在我可憐的社交圈裏,我比較會“不搭”。很多事不是變成不知樣,就是不去涉及了海闊天空。我沒那時間和精力。很多的話題不屬於我,說來何用?也有搭與不搭的渾濁時刻,那就采取“踏萍而過”的做法,嗯呀哦啊地應付了了事。回頭也就選擇忘去,省得背負了許多的無厘頭和雞毛蒜皮,一路丟人。
那日說及山頂刀神,次日又談到了關外本山。我就采取“少響”和“少搭”的“混合雙打”。“少響”是我有看法不得不響(發聲),“少搭”是因為多說無益。結果是,不掃別人的興,也沒有將自己落入不合群的尷尬,弄僵了一刻會有的“社交場景”。不去火上加油,嘴裏填石也就是了。
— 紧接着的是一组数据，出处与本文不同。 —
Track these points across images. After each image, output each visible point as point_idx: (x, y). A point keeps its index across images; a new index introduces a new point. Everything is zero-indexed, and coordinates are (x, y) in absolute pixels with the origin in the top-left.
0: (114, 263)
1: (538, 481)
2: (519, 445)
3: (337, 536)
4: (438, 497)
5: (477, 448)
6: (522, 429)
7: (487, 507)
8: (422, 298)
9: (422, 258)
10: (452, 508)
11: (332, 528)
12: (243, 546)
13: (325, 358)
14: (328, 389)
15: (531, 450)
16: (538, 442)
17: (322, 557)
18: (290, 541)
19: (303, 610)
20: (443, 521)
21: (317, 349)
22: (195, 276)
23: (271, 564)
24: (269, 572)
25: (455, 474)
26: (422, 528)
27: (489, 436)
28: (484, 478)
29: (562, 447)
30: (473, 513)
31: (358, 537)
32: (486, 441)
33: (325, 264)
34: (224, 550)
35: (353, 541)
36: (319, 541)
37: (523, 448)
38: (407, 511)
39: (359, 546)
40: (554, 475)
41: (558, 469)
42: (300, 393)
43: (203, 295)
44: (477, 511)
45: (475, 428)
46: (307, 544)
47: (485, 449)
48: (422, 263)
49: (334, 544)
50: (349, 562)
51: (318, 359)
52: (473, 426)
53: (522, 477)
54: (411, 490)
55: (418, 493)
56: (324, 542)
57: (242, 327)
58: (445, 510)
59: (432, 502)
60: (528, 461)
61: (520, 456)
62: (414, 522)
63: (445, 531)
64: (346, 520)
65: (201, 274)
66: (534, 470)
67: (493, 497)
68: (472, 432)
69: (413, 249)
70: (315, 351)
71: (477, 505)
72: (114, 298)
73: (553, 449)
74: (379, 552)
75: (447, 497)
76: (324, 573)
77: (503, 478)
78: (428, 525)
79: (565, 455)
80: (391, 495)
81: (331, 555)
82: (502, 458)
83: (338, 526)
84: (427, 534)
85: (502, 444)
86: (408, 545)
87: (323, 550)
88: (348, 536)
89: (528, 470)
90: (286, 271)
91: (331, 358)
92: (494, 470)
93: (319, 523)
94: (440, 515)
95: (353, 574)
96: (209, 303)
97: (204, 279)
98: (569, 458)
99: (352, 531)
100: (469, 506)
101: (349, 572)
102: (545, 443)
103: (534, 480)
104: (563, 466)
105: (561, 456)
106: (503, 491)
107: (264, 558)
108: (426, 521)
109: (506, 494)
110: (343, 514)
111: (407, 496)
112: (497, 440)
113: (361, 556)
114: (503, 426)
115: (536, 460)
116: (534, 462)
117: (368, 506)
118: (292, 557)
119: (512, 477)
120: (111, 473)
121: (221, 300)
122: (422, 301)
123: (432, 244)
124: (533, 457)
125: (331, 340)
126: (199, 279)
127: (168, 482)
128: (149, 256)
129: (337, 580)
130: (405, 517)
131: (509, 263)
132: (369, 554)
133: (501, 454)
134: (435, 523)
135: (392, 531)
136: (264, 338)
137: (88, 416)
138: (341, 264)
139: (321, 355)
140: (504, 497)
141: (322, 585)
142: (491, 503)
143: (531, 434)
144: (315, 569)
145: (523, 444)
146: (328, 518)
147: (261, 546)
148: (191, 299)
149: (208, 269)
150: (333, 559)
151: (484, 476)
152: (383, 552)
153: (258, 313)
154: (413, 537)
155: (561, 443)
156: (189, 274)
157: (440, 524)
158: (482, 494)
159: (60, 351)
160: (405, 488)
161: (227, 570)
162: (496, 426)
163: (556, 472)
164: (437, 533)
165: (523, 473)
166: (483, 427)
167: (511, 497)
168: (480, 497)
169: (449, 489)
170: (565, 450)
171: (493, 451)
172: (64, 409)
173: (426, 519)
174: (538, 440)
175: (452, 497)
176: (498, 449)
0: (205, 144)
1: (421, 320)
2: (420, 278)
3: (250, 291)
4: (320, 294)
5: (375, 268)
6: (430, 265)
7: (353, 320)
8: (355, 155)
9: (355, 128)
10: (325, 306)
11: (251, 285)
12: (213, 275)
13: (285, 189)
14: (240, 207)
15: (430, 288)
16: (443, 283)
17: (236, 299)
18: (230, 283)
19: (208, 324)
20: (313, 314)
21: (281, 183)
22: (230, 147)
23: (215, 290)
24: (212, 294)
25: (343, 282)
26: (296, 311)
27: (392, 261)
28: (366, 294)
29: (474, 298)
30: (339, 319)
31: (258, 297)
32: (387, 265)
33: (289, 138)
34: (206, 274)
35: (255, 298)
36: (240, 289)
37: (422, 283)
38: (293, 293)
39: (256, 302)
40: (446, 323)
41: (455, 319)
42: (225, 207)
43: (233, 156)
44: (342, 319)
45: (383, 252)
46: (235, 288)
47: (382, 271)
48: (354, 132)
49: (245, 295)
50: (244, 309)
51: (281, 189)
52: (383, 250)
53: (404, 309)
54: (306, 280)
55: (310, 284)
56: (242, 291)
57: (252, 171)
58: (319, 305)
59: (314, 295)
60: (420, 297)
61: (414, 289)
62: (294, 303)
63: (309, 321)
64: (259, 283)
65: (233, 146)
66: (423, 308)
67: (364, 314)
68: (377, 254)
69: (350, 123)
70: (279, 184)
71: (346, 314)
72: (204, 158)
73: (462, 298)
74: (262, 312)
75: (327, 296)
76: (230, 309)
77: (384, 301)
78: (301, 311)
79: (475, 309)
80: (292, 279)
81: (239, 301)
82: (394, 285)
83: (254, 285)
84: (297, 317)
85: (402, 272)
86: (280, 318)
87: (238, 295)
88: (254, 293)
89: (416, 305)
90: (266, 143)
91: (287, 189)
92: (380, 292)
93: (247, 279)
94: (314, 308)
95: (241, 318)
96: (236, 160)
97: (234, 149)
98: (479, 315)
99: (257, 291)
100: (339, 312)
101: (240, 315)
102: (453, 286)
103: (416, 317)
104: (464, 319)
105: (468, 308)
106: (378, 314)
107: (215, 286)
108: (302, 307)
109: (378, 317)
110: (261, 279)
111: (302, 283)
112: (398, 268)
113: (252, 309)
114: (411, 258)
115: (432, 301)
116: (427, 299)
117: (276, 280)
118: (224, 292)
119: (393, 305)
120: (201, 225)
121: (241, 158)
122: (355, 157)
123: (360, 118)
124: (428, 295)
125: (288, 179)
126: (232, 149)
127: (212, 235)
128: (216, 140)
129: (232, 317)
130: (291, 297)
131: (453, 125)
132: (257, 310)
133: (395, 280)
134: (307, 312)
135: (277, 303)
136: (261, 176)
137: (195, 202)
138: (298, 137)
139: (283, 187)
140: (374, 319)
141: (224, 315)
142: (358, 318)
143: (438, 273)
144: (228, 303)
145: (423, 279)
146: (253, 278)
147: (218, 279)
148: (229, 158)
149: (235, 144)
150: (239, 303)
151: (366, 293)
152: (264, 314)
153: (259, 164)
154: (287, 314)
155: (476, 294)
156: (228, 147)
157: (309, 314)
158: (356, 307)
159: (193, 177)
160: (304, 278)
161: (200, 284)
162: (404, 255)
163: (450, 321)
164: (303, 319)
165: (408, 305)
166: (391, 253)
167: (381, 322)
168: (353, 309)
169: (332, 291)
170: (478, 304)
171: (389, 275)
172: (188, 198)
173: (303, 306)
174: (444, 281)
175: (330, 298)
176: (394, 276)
我比較注重的是,說事到了了總要涉及了如果不是本質,起碼也是要點的。本質和要點不容易被看見抓牢的。而一個人一生有很多和太多的事是要講究本質和要點的。雖然不至於事事如此,但是老是不能和沒有也挺丟人的。另一個很重要的東西是講話內容深層背底的邏輯,沒有這個的話,也挺丟人的。我總以為,為人處世總體上還是自重了為好,凡人凡事呢,也不是“不響”和“不搭”,而是盡量了“少響”和“少搭”。樂得心無煩雜,氣安神定;吃得飽,睡得好才好。嗬嗬。